London: One of the two cities where the book takes place and where the Manettes and Darnay make their home after they are persecuted in France.

Paris: The other city in the story, it is a scene of a violent and brutal revolution that wreaks havoc on the lives of the book's main characters.

The guillotine: The violent revolutionaries' executional method of choice. It is used in many unjust executions and lionized by the bloodthirsty revolutionaries as a national treasure.

One Hundred Five, North Tower: Cell where Dr. Manette was imprisoned. When he is first released from prison, he does not know his name and refers to himself by this address. Defarge, his old domestic, returns to the cell when the prison is liberated in the revolution and discovered a paper the doctor had written several years ago, a discovery that eventually comes back to haunt the doctor.

Shoemaker's bench & tools: The tools Dr. Manette uses to comfort himself when he reverts back to his trance-like state. During his imprisonment, Dr. Manette learned to make shoes, which was very comforting to him, as it enabled him to occupy his mind with thoughts other than his constant mental torture. The tools are eventually destroyed when Mr. Lorry believes it might be helpful in Dr. Manette's full recovery.

Madame Defarge's knitting: The knitted register into which Madame Defarge knits her victim's names. Everyone who winds up in the register is marked for execution, and Madame Defarge's knitting is constantly at her side.

The chateau: Home of Monseigneur the Marquis and scene of his assassination. It is symbolic of the corruption and gross disparity of wealth between the ruling class and the peasants. It is burned during the revolution.

Saint Antoine: Suburb of Paris where the Defarges live. Its residents are extremely poor, and it is a hotbed and central point of revolutionary activity.
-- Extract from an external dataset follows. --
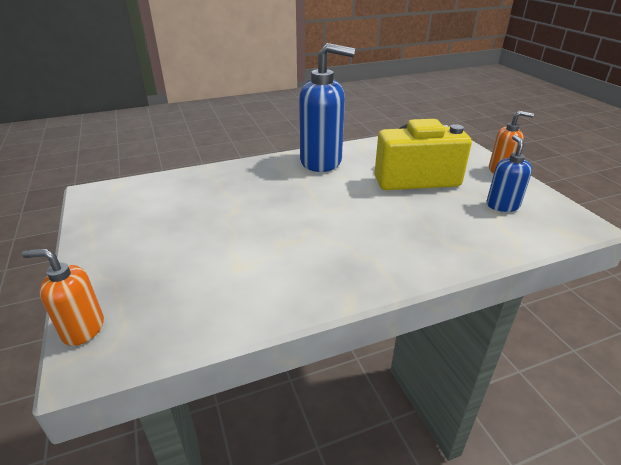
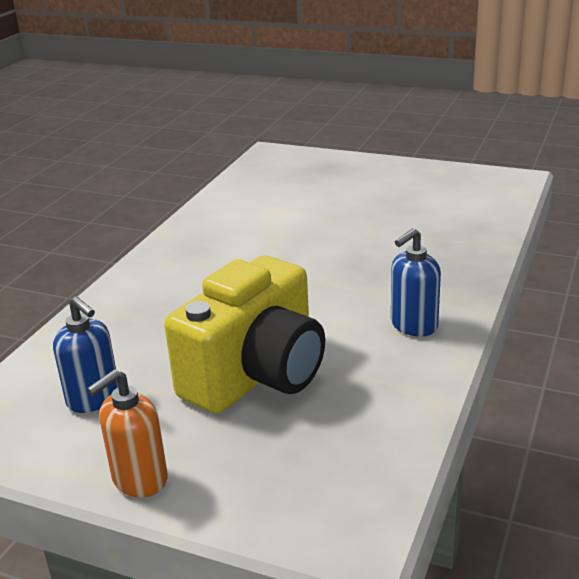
camera: 135 degrees right, 5 degrees down
(83, 329) = (298, 154): orange soap dispenser -> none
(321, 161) = (413, 325): blue soap dispenser -> blue soap dispenser, size x0.53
Red caps: Worn by the revolutionaries, they are symbolic of the newfound freedom of the peasants.

La Force: Prison that the corrupt revolutionaries use to imprison anyone they deem a traitor to the new Republic. Most who enter La Force are executed, often unjustly.

The Tribunal: The court that hears the cases of prisoners. Very corrupt as most trials are shams.

Tellson's: The bank that employs Mr. Jarvis Lorry, Lucie was raised as a ward of this bank.